Tory party chairman faces nanny expenses row

|PIC1|David Cameron's Conservative party faced further questions over the claiming of publicly-funded expenses on Saturday after confirming that its chairman paid her nanny money from parliamentary allowances.

Caroline Spelman paid the woman, Tina Haines, for secretarial work from public funds while also providing free board and lodging in return for childcare, the party said.

The arrangement, which began when Spelman was elected as an MP in 1997, was ended after a separate secretary was appointed following a conversation with the party's chief whip.

"Caroline decided that although she had not done anything wrong, it would be better to have separate arrangements for her secretarial staffing and her childcare," it said.

Spelman had paid Haines from her parliamentary staffing allowance for "the work she carried out providing secretarial support in the constituency," the party said.

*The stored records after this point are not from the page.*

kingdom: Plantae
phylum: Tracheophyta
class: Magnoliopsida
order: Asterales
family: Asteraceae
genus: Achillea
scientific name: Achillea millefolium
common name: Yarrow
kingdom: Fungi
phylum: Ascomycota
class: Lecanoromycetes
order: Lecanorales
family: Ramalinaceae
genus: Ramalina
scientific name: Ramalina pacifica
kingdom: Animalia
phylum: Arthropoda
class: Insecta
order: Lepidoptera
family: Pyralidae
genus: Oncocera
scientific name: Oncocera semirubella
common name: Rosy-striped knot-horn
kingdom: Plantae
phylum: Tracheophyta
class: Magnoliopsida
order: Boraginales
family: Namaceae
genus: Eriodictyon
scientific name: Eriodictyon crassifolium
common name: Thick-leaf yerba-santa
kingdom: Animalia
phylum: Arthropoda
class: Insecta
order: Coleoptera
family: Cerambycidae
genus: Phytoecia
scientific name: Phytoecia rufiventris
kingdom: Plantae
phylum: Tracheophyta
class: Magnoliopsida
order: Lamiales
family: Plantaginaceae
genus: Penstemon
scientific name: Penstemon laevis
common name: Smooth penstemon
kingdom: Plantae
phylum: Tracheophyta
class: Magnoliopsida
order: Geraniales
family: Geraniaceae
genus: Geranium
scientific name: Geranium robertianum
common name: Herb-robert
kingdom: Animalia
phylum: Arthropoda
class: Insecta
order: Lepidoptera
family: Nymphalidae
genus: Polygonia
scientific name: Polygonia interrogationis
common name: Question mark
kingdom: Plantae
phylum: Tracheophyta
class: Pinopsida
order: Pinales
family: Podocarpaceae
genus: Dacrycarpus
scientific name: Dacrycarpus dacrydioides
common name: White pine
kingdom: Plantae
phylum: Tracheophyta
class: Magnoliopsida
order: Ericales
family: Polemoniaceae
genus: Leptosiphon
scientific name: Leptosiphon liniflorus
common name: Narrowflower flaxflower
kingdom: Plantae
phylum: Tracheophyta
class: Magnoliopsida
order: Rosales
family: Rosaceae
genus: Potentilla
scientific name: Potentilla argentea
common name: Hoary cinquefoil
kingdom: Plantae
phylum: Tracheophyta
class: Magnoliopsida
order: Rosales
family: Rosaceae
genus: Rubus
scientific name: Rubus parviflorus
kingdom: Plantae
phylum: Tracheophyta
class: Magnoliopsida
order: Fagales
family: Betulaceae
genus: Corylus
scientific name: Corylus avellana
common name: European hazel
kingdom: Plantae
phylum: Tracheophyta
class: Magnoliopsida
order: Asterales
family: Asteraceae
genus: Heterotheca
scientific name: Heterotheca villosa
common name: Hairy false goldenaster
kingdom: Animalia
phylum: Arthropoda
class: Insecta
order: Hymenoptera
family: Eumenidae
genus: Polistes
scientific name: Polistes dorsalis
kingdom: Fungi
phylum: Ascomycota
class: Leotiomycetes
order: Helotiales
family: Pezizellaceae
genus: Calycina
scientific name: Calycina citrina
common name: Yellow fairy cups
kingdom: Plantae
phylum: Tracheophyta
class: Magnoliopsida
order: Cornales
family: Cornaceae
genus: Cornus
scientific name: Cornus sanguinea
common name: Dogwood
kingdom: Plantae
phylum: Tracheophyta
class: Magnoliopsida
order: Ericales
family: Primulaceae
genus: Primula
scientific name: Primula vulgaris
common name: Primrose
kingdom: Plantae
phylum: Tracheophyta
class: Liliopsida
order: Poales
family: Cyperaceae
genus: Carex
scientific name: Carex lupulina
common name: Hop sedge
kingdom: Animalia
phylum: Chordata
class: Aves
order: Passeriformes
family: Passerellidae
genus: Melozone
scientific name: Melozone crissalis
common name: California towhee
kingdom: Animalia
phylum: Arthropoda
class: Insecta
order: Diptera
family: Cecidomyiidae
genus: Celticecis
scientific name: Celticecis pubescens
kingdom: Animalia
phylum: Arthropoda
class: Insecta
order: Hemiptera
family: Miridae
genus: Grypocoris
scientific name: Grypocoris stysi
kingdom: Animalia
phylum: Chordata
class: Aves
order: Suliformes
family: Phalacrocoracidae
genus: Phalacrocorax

But Labour MP Kevan Jones said there was a "big question mark" over Spelman's use of expenses, claimed during 1997 and 1998, after BBC's Newsnight raised doubts over the amount of secretarial work the nanny actually did.

Jones said Spelman should be referred to parliament's standards watchdog if she could not explain her use of the allowance.

The staffing allowance is intended to meet the cost of assistants helping MPs with their parliamentary work, and is not meant to cover expenses incurred running their private lives.

Newsnight said Spelman's nanny appeared to have done little parliamentary work outside her childcare duties.

"I did obviously do odd secretarial things for her - took phone calls and if there were any documents that she needed posting," the programme reported Haines as saying.

Asked by the programme if the bulk of the work was nannying she said: "Yeah, I did nannying, yeah."

The scrutiny of Spelman's expenses comes in the wake of the resignation of Giles Chichester as the Conservative party leader in the European Parliament, after he broke rules by transferring more than 400,000 pounds of expenses into a family business.

Spelman had as party chairman herself issued a deadline to Chichester to provide details of the payments.

On Friday another Conservative MEP, Den Dover, was replaced as party whip over his payment of 750,000 pounds in expenses to his wife and daughter, even though he insisted he had acted within the rules.

Conservative Shadow Chancellor George Osborne told BBC radio that Spelman was a person of "enormous integrity" who was the "last person in Parliament who would want to do something wrong."